Senator Marsha Blackburn (R-Tenn.) said that the Nashville Police officers who helped evacuate downtown Nashville before the bomb exploded on Christmas Day should be honored for their work instead of being under the threat of being defunded.
The Tennessee senator encouraged people to watch the press conference the six Nashville officers took part in on Sunday because she said it illustrates their humanity and the choices they’re faced with.
Her remarks came in the wake of the Nashville explosion that shook the streets of downtown Nashville early Christmas morning, shattering windows, damaging dozens of businesses, and injuring three people.
Officers Richard Tylor Luellen, Brenna Hosey, Amanda Topping, James Wells, Michael Sipos, and Sgt. Timothy Miller, with the Metro Nashville Police Department carried out door-to-door and apartment-to-apartment checks and managed to get people to safety shortly before the blast, according to statements made at the press conference.

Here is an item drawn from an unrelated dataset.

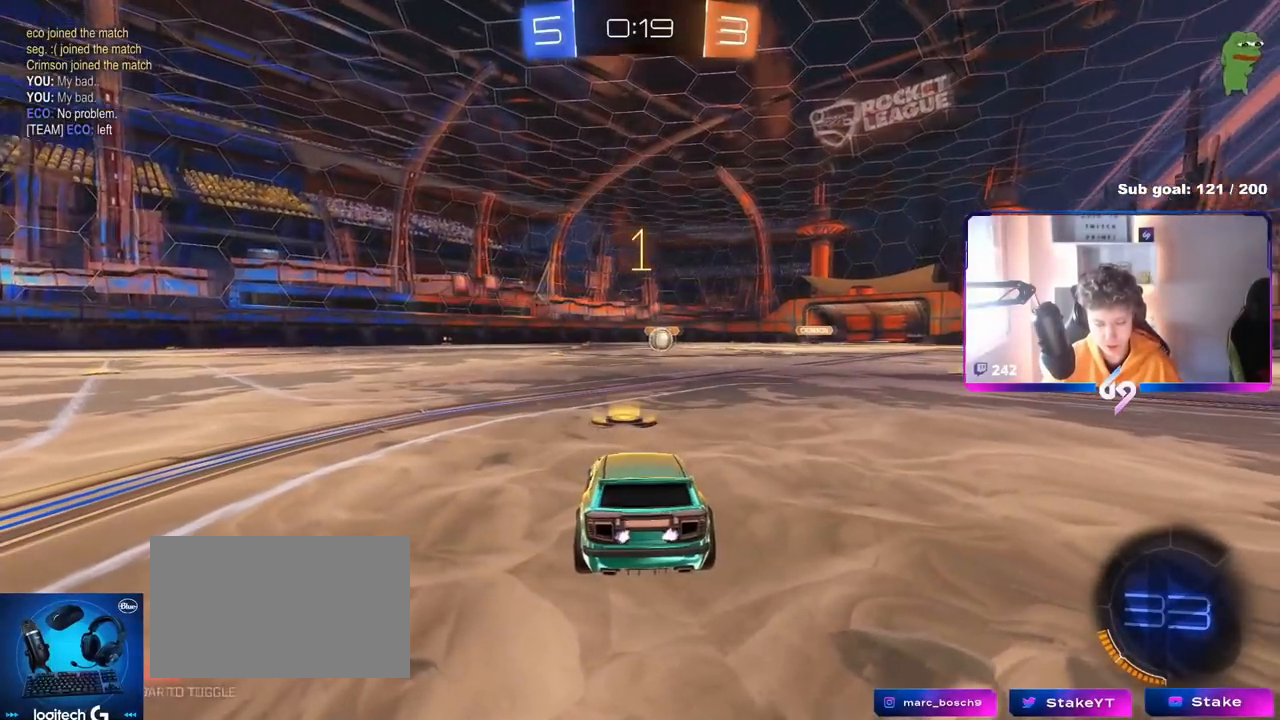
{"keys": ["w"], "mouse": ["left"], "mouse_move": "right", "events": [[66, "space", "up"]]}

The officers “rushed to danger” and “saved a lot of lives and injuries in a highly fluid situation,” Mayor John Cooper said of the 6 Nashville said during a virtual appearance on CNN’s “New Day.”
There have been frequent calls this year from progressives in the Democrat Party, including vice presidential nominee Kamala Harris, to pull resources from police departments and to “defund police” in response to what they say is widespread corruption and brutality toward minorities.
Republicans have opposed cutting funds from police departments and the escalating violence against police officers and praised officers for their work to maintain public safety.
“We are grateful for the 6 Nashville police officers and thousands of others like them across the country who put their own lives in harm’s way to protect strangers and keep our communities safe,” The GOP wrote in a Twitter post on Monday.
Blackburn said that nobody would want to vote for someone who calls to defund the police “if they watched that press conference yesterday, and see what good police work is, and why we need to honor these men and women who were that thin blue line who are our first responders.” She added that she was impressed by “the caring, the compassion, the way they worked together as a team to save people.”